The Illinois House of Representatives has passed Senate Bill 315, legislation that mandates independent third-party audits for frontier artificial intelligence laboratories. The bill requires companies including OpenAI, Anthropic, and Google DeepMind to have their safety practices verified by an external body to ensure adherence to their own stated safety standards. Governor JB Pritzker announced via social media that he intends to sign the bill into law, citing the necessity of holding Big Tech accountable for its operations.

If enacted, the legislation is described by AI safety experts as the strongest of its kind in the United States. It moves beyond self-regulation by introducing mandatory external verification of safety practices. Scott Wisor, policy director at the Secure AI Project, noted that the bill addresses a situation where AI companies currently grade their own homework, requiring an independent auditor to check whether labs adhere to their safety commitments.

Under the proposed framework, AI laboratories may utilise major accounting and auditing firms, specifically Deloitte, EY, KPMG, and PwC, to conduct these audits. Alternatively, labs may engage members of the AI Evaluator Forum, a coalition of smaller research organisations including METR, Transluce, and Averi, to assess adherence to safety standards. Illinois Representative Daniel Didech, a sponsor of the bill, stated that state-level legislation serves as a testing ground for potential future federal laws.

Industry reaction has been divided. OpenAI has formally endorsed SB 315, with its chief of global affairs, Chris Lehane, stating that the company’s AI policy is now oriented around passing similar state laws. Anthropic claims to have been the first AI lab to support the bill, with its head of US state and local government relations, Cesar Fernandez, stating the legislation will help establish a baseline for leading developers.

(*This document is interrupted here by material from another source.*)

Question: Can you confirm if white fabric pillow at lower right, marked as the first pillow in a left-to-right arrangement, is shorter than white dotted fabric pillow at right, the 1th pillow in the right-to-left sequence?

Conversely, the Chamber of Progress, a trade group representing companies such as Google, Apple, and Amazon, has sent a letter to Illinois lawmakers urging them to oppose the bill. The group argues that the legislation would force companies to expose sensitive systems to untested auditors. This development follows a shift in OpenAI’s position, as the company previously supported a different Illinois bill that included a liability shield for catastrophic harm, a stance Lehane later described as an oversight.